The Great Commentary of Cornelius à Lapide
Luke 4:27
And many lepers were in Israel in the time of Eliseus the prophet; and none of them was cleansed saving Naaman the Syrian, a foreigner and a Gentile. As Elisha, following his master Elias, did not prophecy to the Jews, his own people, but to foreigners, and did not therefore heal the lepers that were in Judæa, but Naaman the Gentile, by reason of his faith and their incredulity; so I preach and work miracles among these Capernaite strangers, on account of their faith, reverence, and good-will towards Me, but I leave you Nazarenes alone for your infidelity, your irreverence, and your contempt of Me. For Elisha, like Elias, was a type and forerunner of Christ; and Naaman the Gentile, a type of the Gentiles to whom Christ, leaving the Jews, would, by the apostles, transfer His faith, His church, and His grace. So Bede, Titus, Theophylact, Euthymius, Jansenius, Toletus, and others. Ver. 28. And all they in the synagogue, when they heard these things, were filled with wrath because they knew that they were touched by these two examples of the widow and Naaman, as being incredulous, and that a slur was cast upon them as being unworthy of the miracles of Jesus; and again because they were indignant that Jesus, their fellow-townsman and equal, should compare Himself with, and place Himself before, Elias and Elisha, nay, make Himself out the Messiah, from the prophecy of Isaiah; and, lastly, because Christ hinted that He would transfer His gifts from the Jews to the Gentiles. So S. Thomas, Toletus, Francis Lucas, and others. Ver. 29. And rose up and thrust him out of the city, and led him unto the brow of the hill, whereon their city was built, that they might cast him down headlong " led him " dragged Him, as it seemed to them, by violence, but, in reality, Christ of His own accord allowed Himself to be led and dragged.
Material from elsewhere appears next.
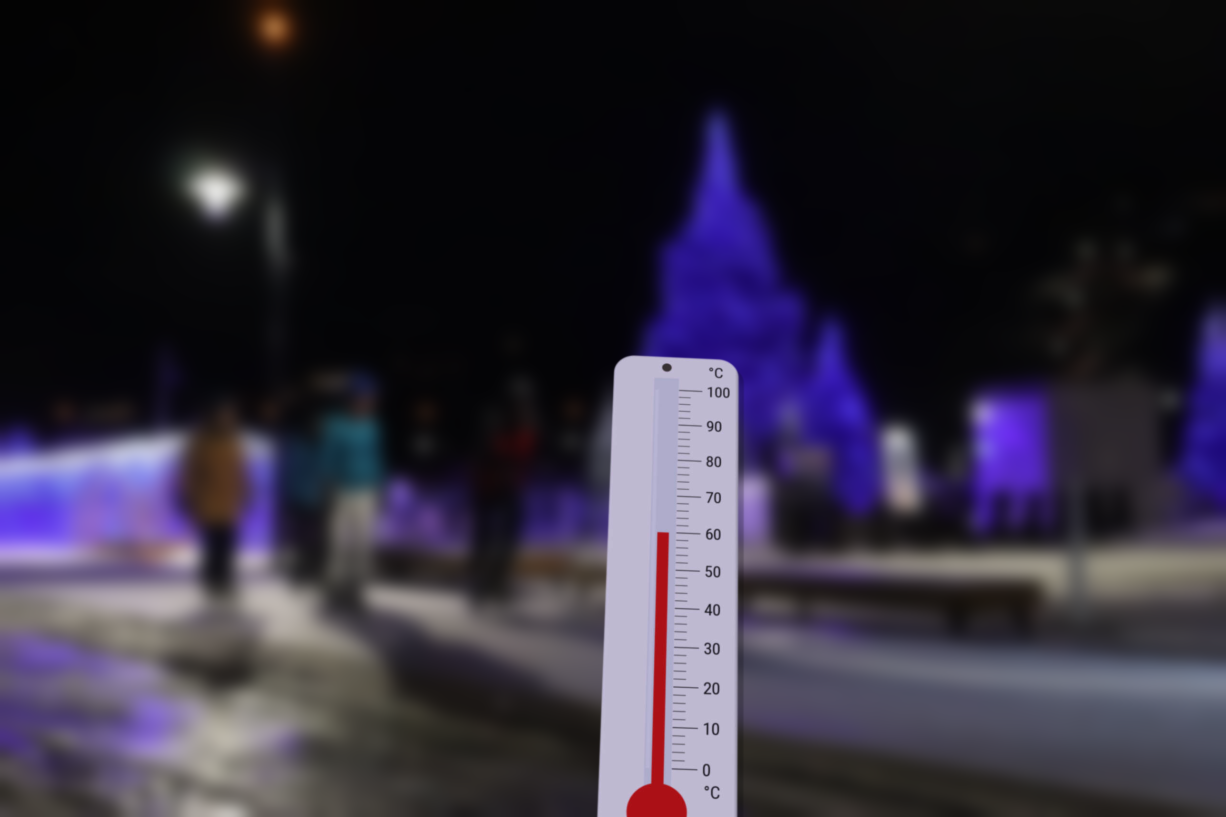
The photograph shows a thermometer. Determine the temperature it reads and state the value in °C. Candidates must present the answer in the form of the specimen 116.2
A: 60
That they might cast him down headlong fromthe top of the hill to the bottom, and so kill Him, as one who had defamed his own native place, and inflicted injury and insult upon it; and therefore they brought Him forth outside of the city, as being unworthy of it, that they might cast Him from the top of the mountain, dash Him down upon the rocks, and break His whole body to pieces. This was a grievous piece of violence on the part of the Nazarenes against Christ, their fellow-citizen, and thus, as Euthymius observes, they confirmed in act, what He had spoken in words, namely, that a prophet is not held in honour in his own country, but dishonoured, nay, slain; and that therefore the Nazarenes were unworthy of the preaching and miracles of Christ.
S. Bonaventure, Toletus, and others add, that they took Christ out of the city to the top of the hill that they might slay Him as a blasphemer, because He had made Himself the Messiah. For though, by the law, the blasphemer was to be stoned, still they wished to cast Christ headlong upon the rocks and stones, because this is the same as if they had stoned Him. Whether the stones are cast at the man, or the man hurled headlong upon the stones, is all one; indeed, the latter is more cruel and terrible. So it was that they cast S. Stephen out of Jerusalem as a blasphemer, and stoned him; and S. James, the first Bishop of Jerusalem, was hurled down from a pinnacle of the Temple as a blasphemer, because He taught that Christ was the Messiah.
S. Ambrose points out that these men were worse than the devil, who did but set Christ upon a pinnacle of the Temple, and say to Him, "Cast thyself down," while these did their best to hurl Him down by force. "The heritage of the disciples," he says, "is worse than that of the master - he tempts the Lord by word, they attempt His life by their act he says, 'Cast thyself down,' they do Him violence in order to cast Him down."